Feasibility of Lung Cancer Screening With Low-Dose Computed Tomography in a Rural Community Setting; An 8-Year Experience
Jacques Townsend2, Alyssa Toia2, Eric Korenman1, Christian Galvez1
1Berkshire Medical Center, Pittsfield, MA; 2University of Massachusetts, Worcester, MA
Background: Low-dose computed tomography (LDCT) screening guidelines per the United States Preventive Services Task Force (USPSTF) represent the most effective method to detect lung cancer at an early stage. Despite this, adoption of this practice has been mostly urban-centered and established protocols for screening in rural communities remains limited. To date, there is no published literature suggesting feasibility of an effective LDCT screening program at the rural level.

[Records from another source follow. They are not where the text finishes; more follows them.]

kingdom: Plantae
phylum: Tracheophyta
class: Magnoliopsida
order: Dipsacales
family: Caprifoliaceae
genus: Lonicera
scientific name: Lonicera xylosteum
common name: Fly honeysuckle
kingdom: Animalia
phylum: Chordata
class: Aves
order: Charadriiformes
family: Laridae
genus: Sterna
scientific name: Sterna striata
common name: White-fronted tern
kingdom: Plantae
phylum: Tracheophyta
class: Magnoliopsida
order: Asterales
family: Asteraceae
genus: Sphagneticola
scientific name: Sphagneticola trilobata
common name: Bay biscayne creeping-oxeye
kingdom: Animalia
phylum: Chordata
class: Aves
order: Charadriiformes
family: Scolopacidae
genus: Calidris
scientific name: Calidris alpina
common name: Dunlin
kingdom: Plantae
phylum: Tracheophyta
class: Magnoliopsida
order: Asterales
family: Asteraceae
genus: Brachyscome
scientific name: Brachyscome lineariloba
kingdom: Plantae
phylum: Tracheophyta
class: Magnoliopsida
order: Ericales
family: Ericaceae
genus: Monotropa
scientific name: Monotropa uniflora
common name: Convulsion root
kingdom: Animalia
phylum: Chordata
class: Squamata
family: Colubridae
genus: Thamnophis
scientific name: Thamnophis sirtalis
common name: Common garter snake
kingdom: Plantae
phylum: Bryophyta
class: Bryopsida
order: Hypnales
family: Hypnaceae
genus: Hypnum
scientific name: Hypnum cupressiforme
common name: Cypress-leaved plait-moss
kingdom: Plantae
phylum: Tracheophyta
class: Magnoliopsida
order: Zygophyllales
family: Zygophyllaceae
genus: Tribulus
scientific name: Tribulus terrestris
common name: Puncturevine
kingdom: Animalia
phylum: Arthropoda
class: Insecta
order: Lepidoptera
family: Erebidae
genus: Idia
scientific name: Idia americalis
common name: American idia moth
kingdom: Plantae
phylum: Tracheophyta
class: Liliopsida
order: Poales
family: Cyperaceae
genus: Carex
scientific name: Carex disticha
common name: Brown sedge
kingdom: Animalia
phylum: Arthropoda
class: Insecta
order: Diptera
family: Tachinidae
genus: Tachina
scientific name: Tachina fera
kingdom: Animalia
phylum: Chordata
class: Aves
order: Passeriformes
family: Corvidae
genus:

Methods: We performed a retrospective analysis of prospectively collected data from a single institution registry. Data was collected from 2013-2021. Referral patterns for LDCT screening follow the USPSTF guidelines. Results of imaging was in concordance with Lung-RADS guidelines. Patient entries were deidentified and included patient demographics, additional imaging, and diagnostic or therapeutic interventions that had occurred.
Results: Data from 2013 to 2021 found a total of 7807 screening studies were completed in the LDCT program. 117 (1.55%) patients obtained an invasive diagnostic/therapeutic procedure following abnormal results on screening LDCT. Nondiagnostic intervention rate was 0.4% of all screened patients and 29.9% of patients who had a positive screening test. A total of 114 (1.4%) lung cancers were detected and stratified into early (65%) vs late disease (35%).
Conclusion: LDCT screening programs are feasible in the rural community setting. Our data suggests similar outcomes in terms of lung cancer discovery rate (1.4%) when compared to large urban multicenter trials. We found that the majority of patients with a lung cancer diagnosis obtained from CT screening were at a lower stage at time diagnosis. Our data suggests the effectiveness of the LDCT screening protocols, and our institution specific creation suggests feasibility.